Say there's an argument for getting rid of term limits in California. Assume that if voters had not approved a 1990 term-limits measure, seasoned lawmakers would not have allowed the $14 billion shortfall staring California in the face to develop.
Just when I start rethinking my support for term limits, Sacramento solons have come up with a scheme so arrogant, so greedy -- and so ridiculous -- that I have to rethink my rethinking of term limits.
I present to you Proposition 93, the reputed term-limits reform measure brought to you by the leaders of the California Legislature. The 1990 term-limits law limited service to six years in the Assembly and eight years in the state Senate, for a total of 14 years. Supporters want you to think the 2008 version is a tougher measure, as it caps total time in the Legislature at 12 years.
Voter beware: Thanks to what the attorney general's office euphemistically calls a "transition period," Proposition 93 allows the clock to start anew for some 42 Sacramento incumbents.
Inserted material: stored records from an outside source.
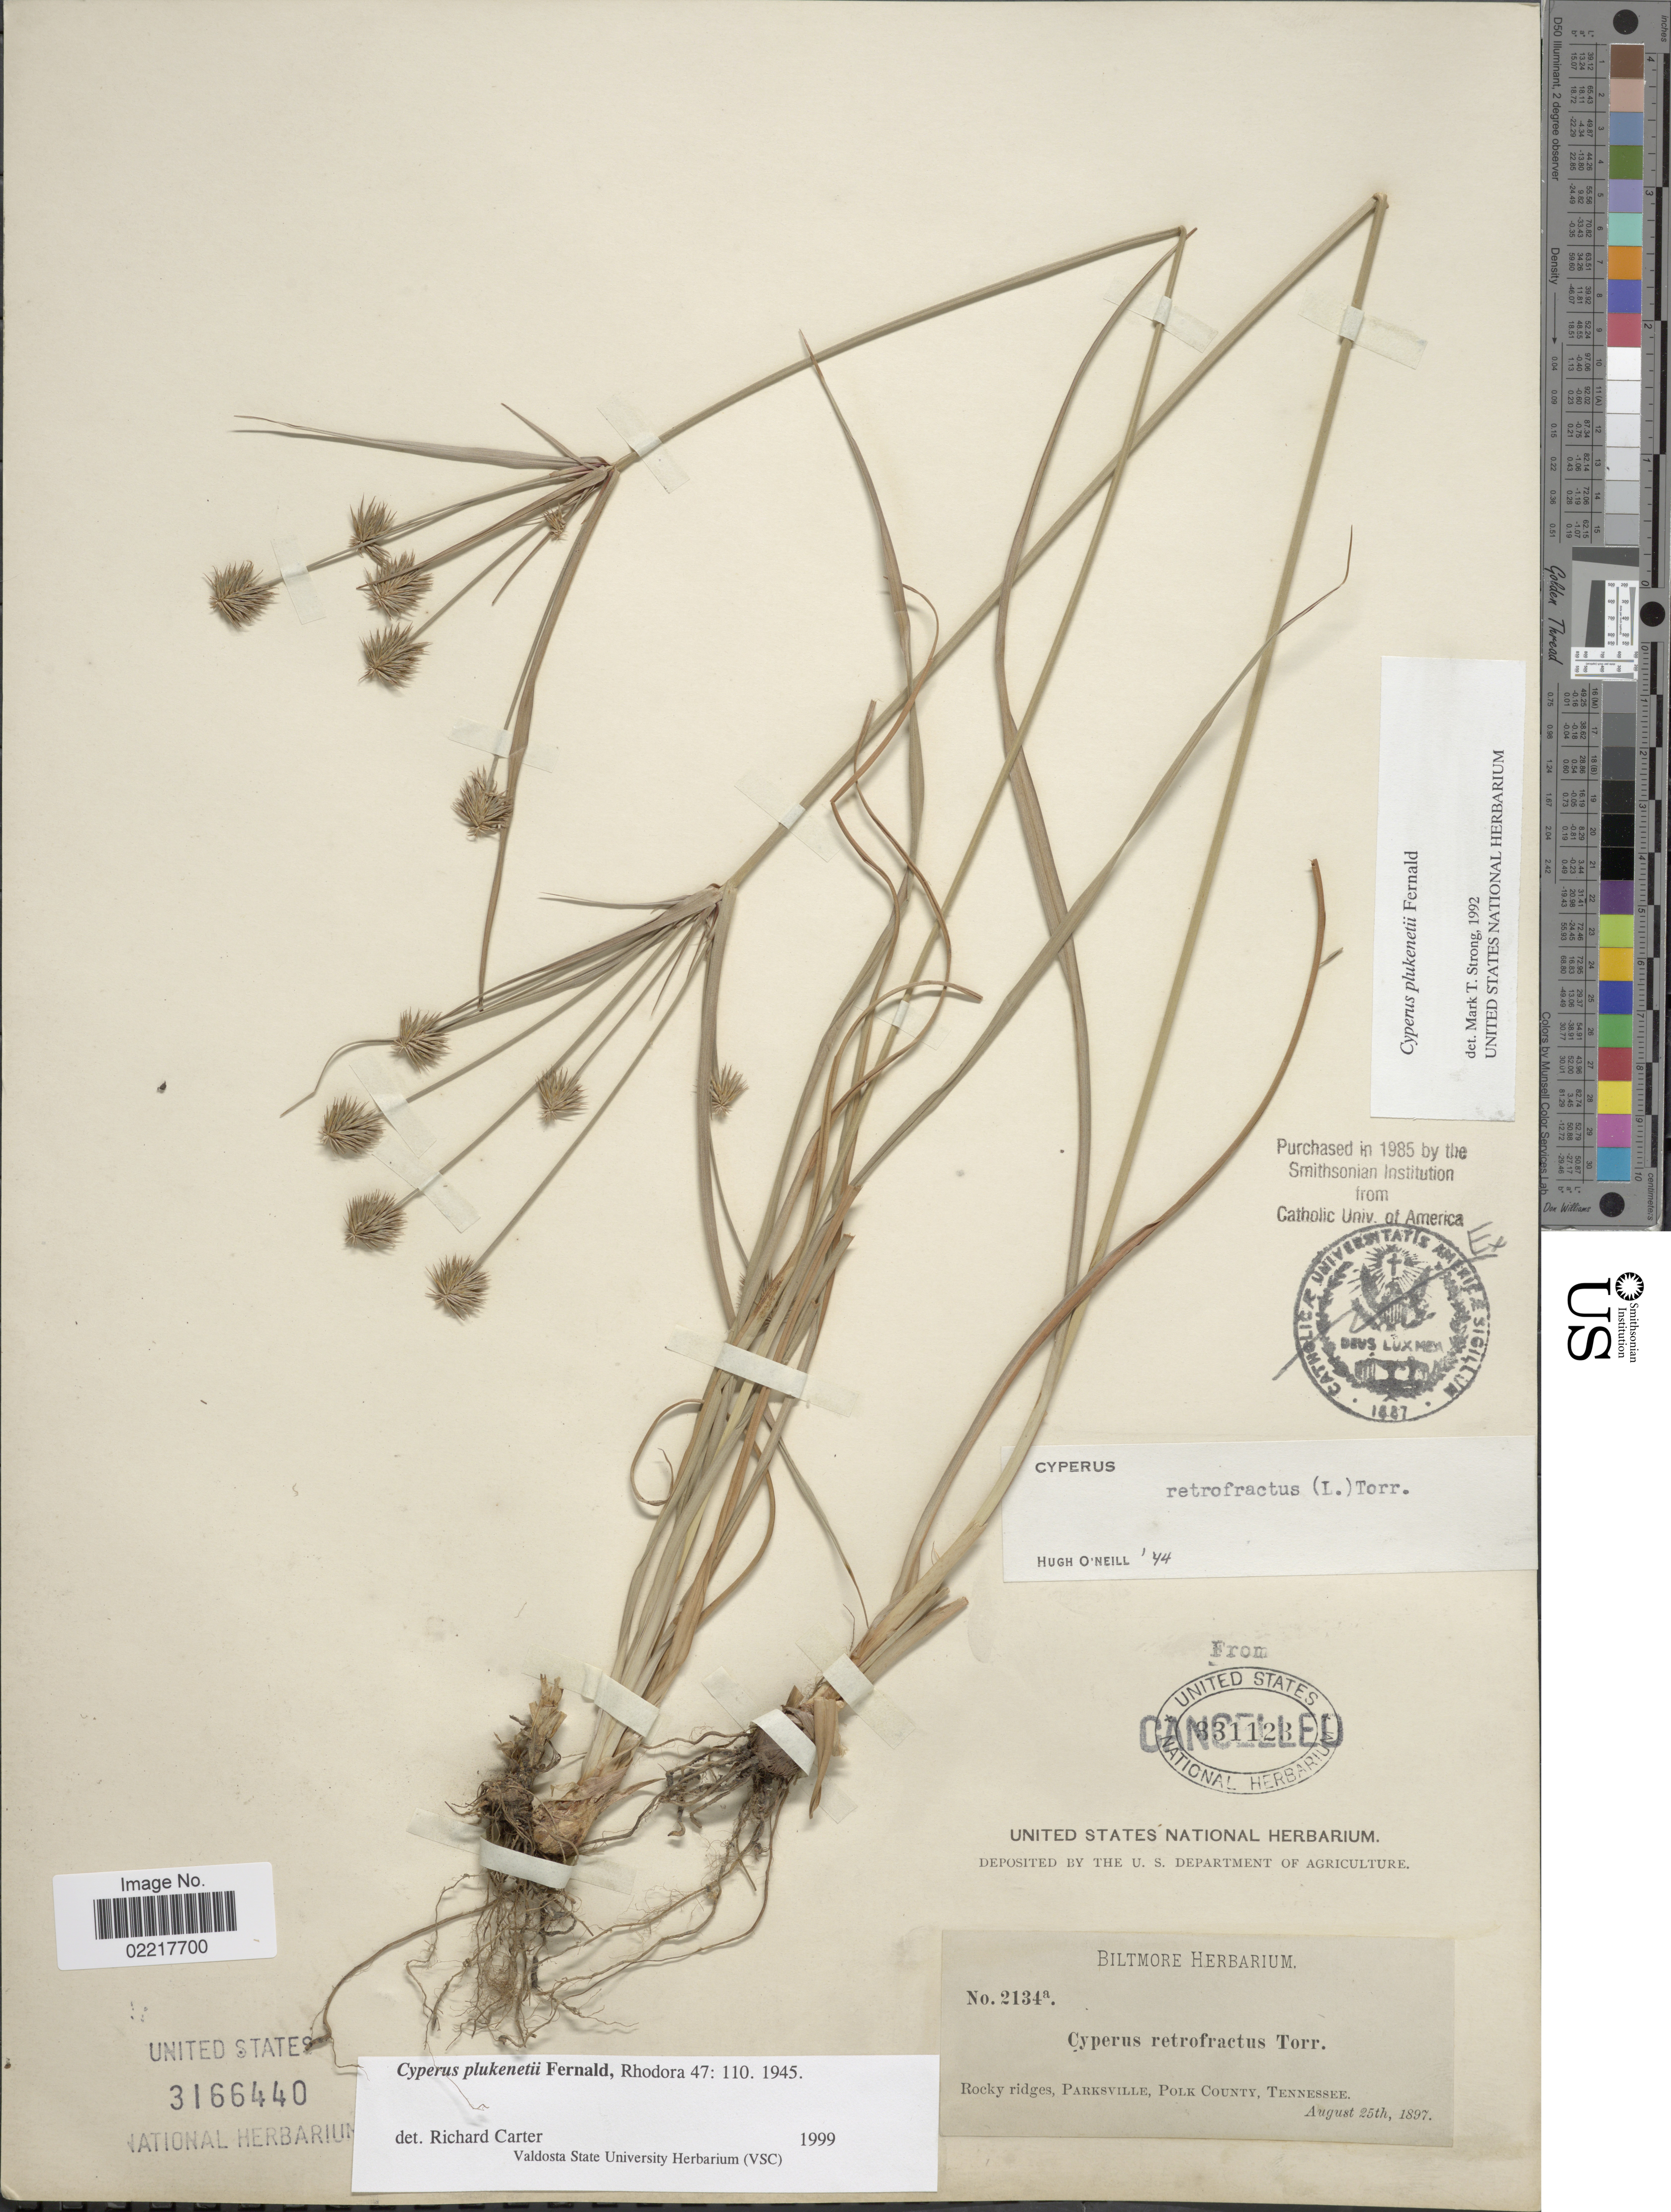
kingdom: Plantae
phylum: Tracheophyta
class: Liliopsida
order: Poales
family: Cyperaceae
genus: Cyperus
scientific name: Cyperus plukenetii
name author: Fernald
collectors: ex herb. Biltmore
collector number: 2134a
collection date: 1897-08-25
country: United States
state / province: Tennessee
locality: Parksville, Polk County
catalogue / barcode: US 3166440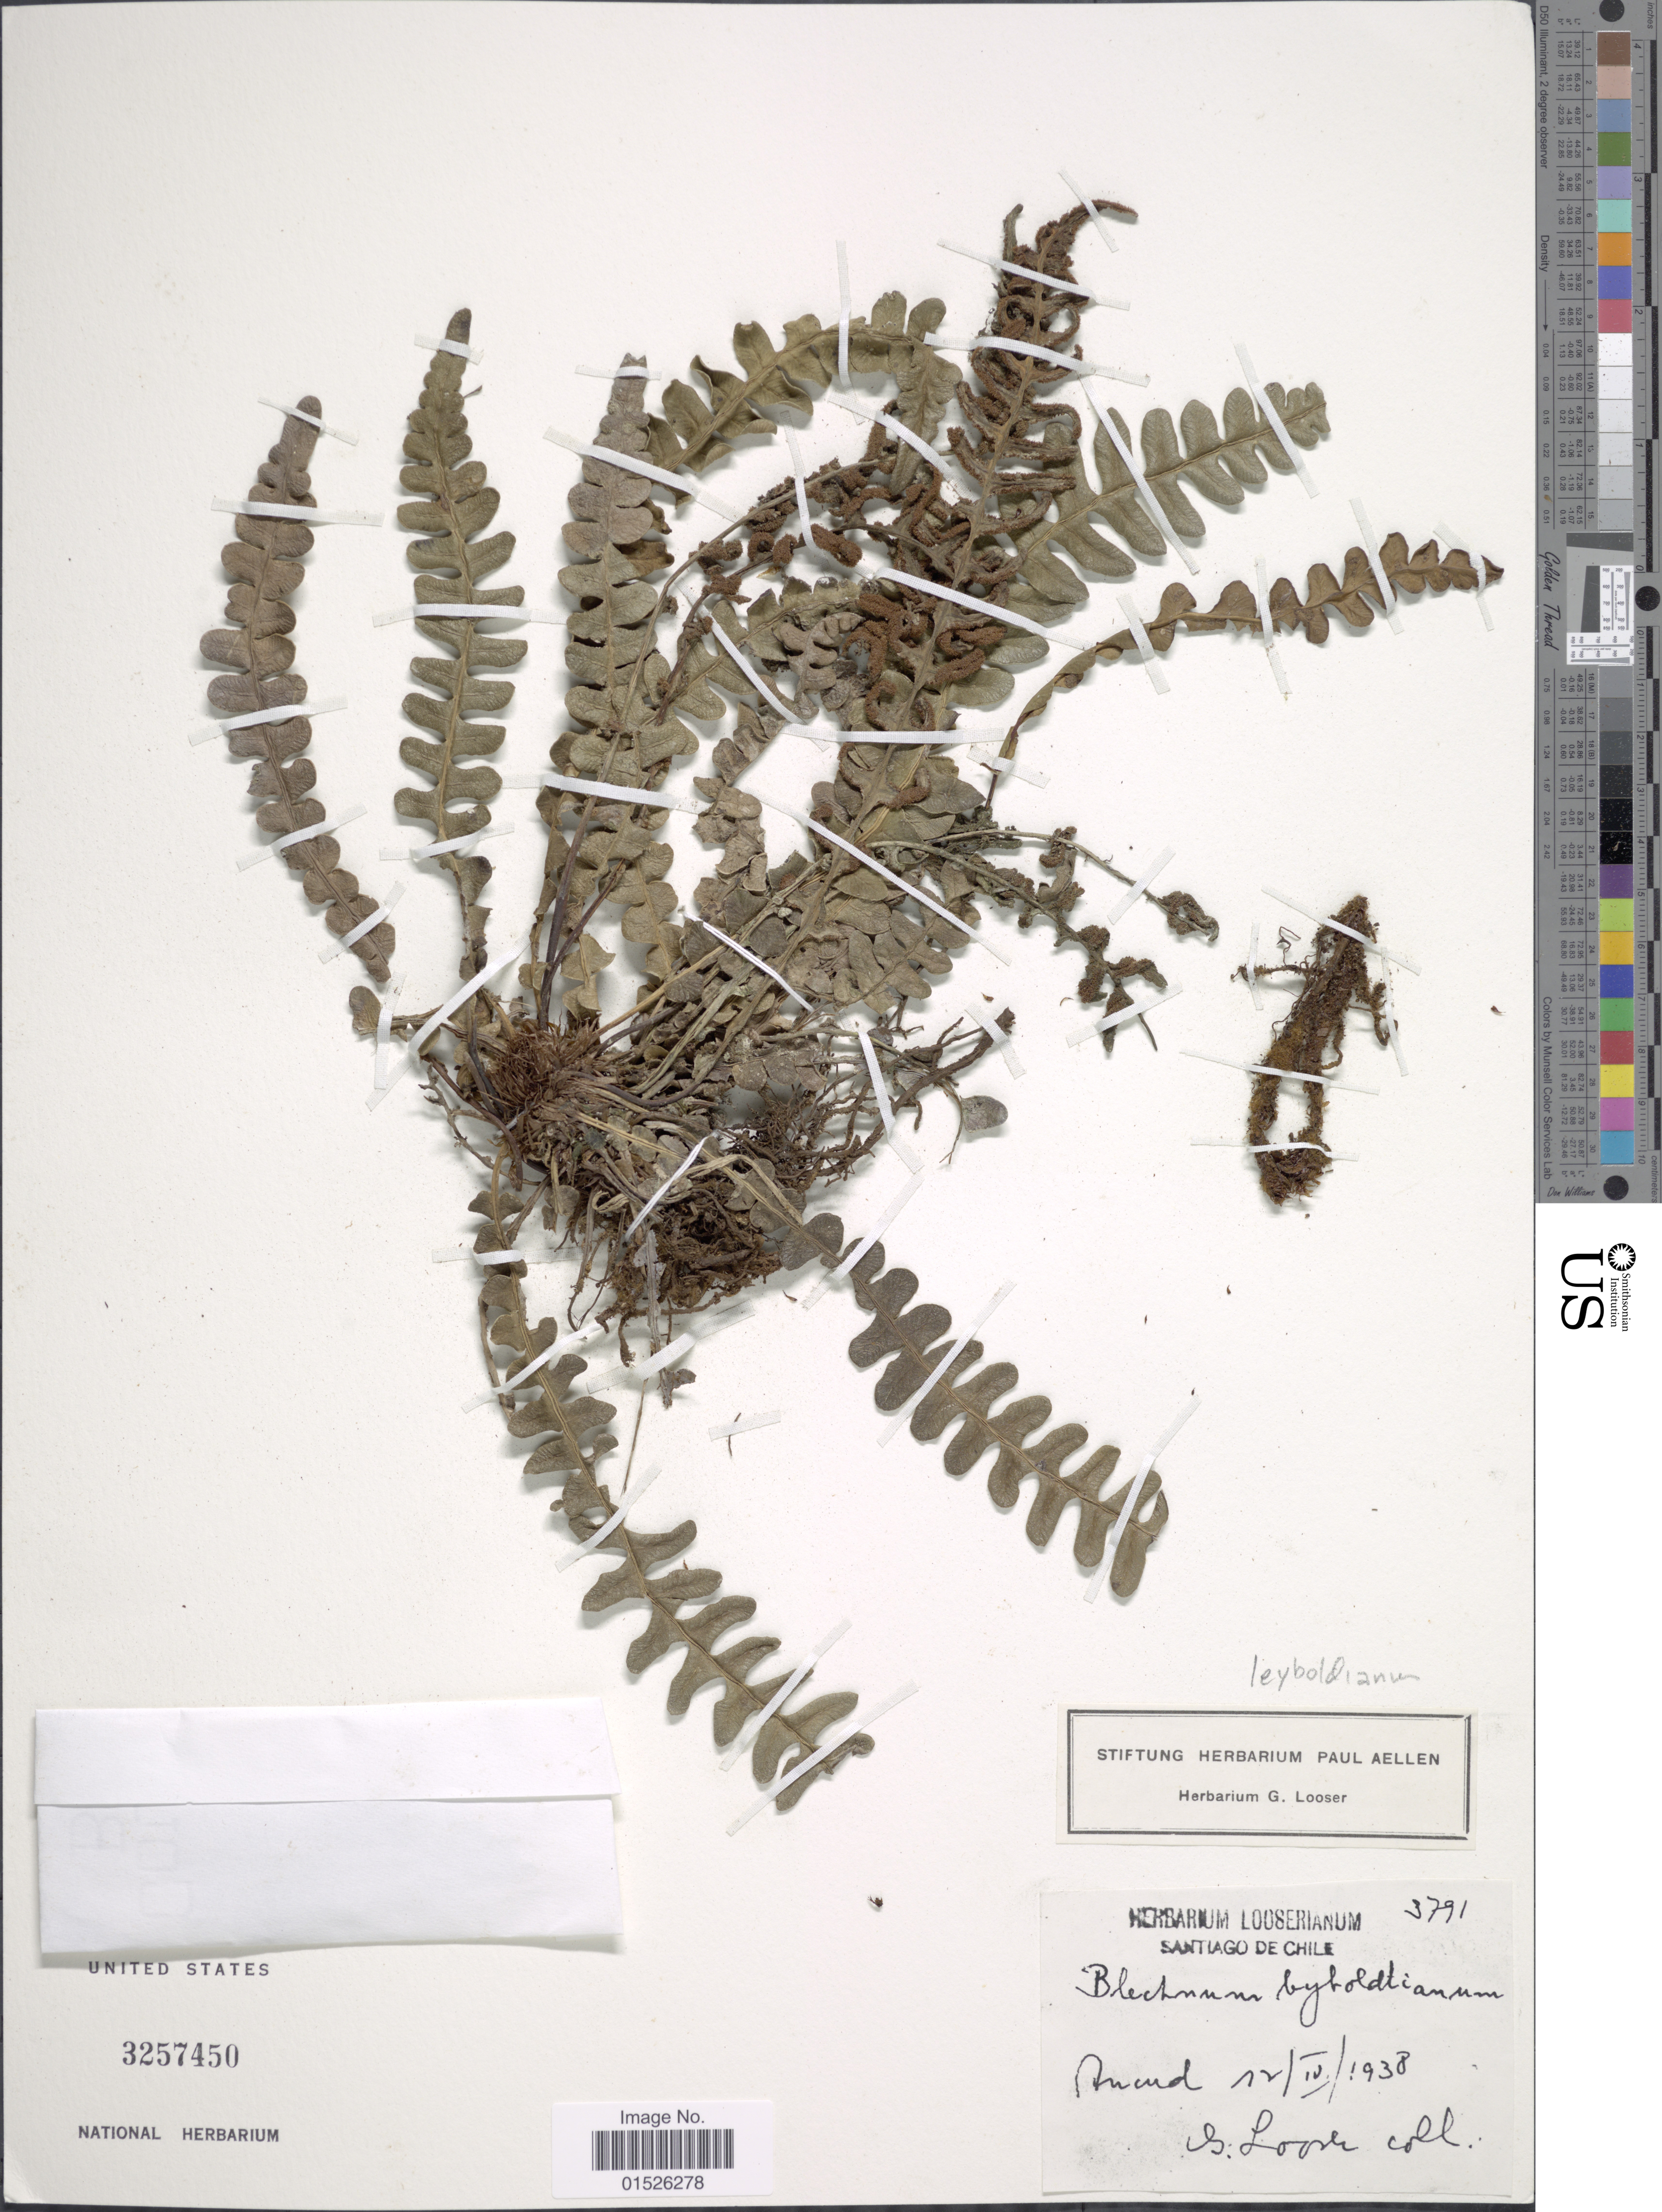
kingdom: Plantae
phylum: Tracheophyta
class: Polypodiopsida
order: Polypodiales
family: Blechnaceae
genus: Blechnum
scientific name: Blechnum leyboldtianum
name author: (Phil.) C. Chr.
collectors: G. Looser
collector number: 3791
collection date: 1938-10-12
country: Chile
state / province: Región Metropolitana (RM)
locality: Ancud, Santiago de Chile.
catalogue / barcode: US 3257450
So while the AG's ballot summary says the measure "reduces the amount of time a person may serve in the state legislature from 14 years to 12 years," it actually would allow some lawmakers to serve as long as 16 years.
In case you haven't guessed it, that means Assembly Speaker Fabian Nez and Senate President Pro Tem Don Perata, who were term-limited out at the end of this year, would be able to hold onto their seats for four more years, in the case of Perata, and six more years, in the case of Nez.
How is it, you might ask, that lawmakers who are supposed to lose their seats this year could nonetheless qualify to be on the ballot?
Mirabile dictu, Sacramento rejiggered the election. Last year, the Senate and Assembly passed a bill, signed by Gov. Arnold Schwarzenegger, which set up an early presidential primary election in February and a second June primary for state officials. Somehow, Democratic leaders, who complained about the $55 million cost of the 2005 special election, found themselves championing two 2008 primaries -- one conveniently early so that a measure could be put on the ballot that would allow Perata, Nez and company to run for re-election. Prop. 93 was born.
When it looked as if supporters had failed to garner the necessary signatures to qualify their measure for the February ballot without a time-consuming signature check -- which would take weeks and thus place the measure on the June ballot -- four counties, including Alameda and Contra Costa, magically revised their counts upward -- just in time to help Perata and Nez hang on.